- _DATASET RECORDS_

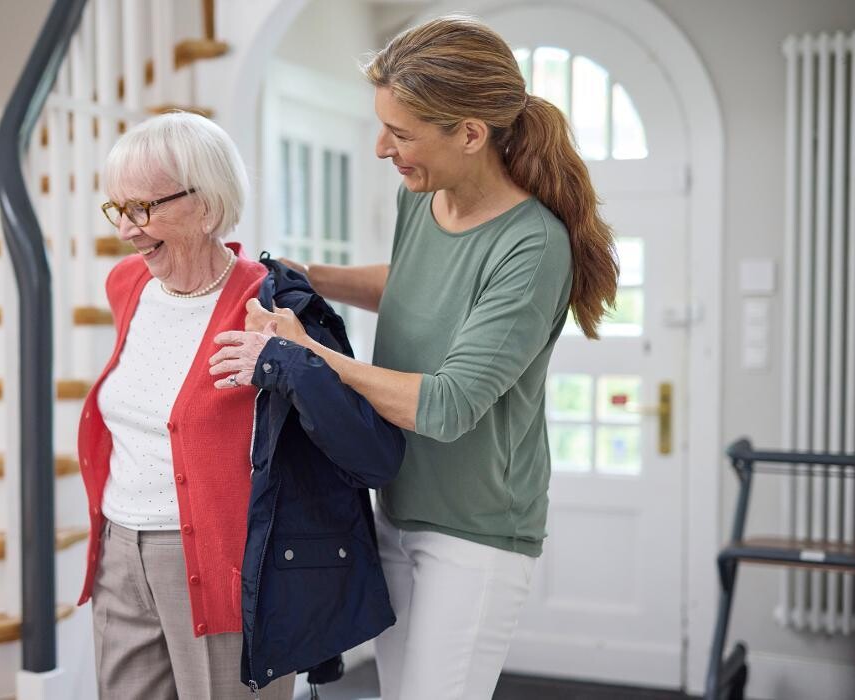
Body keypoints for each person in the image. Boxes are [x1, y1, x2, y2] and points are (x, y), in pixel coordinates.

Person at [214, 14, 619, 700]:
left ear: (469, 133)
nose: (381, 148)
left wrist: (308, 352)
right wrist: (306, 274)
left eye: (400, 134)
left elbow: (446, 404)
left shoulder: (532, 246)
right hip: (396, 506)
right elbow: (409, 283)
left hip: (475, 534)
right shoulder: (423, 199)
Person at [76, 111, 403, 700]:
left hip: (227, 563)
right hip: (120, 551)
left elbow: (370, 452)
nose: (125, 229)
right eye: (117, 209)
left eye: (142, 209)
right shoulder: (128, 283)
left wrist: (286, 363)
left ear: (205, 206)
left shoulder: (274, 303)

- _YOUR GOAL_
Set down exactly, and only, the lines from the one containing "nose: (125, 229)" to the final line of the data.

- _TASK SOLUTION_
nose: (125, 229)
right eye: (117, 209)
left eye: (142, 209)
right shoulder: (128, 283)
left wrist: (286, 363)
left ear: (205, 206)
left shoulder: (274, 303)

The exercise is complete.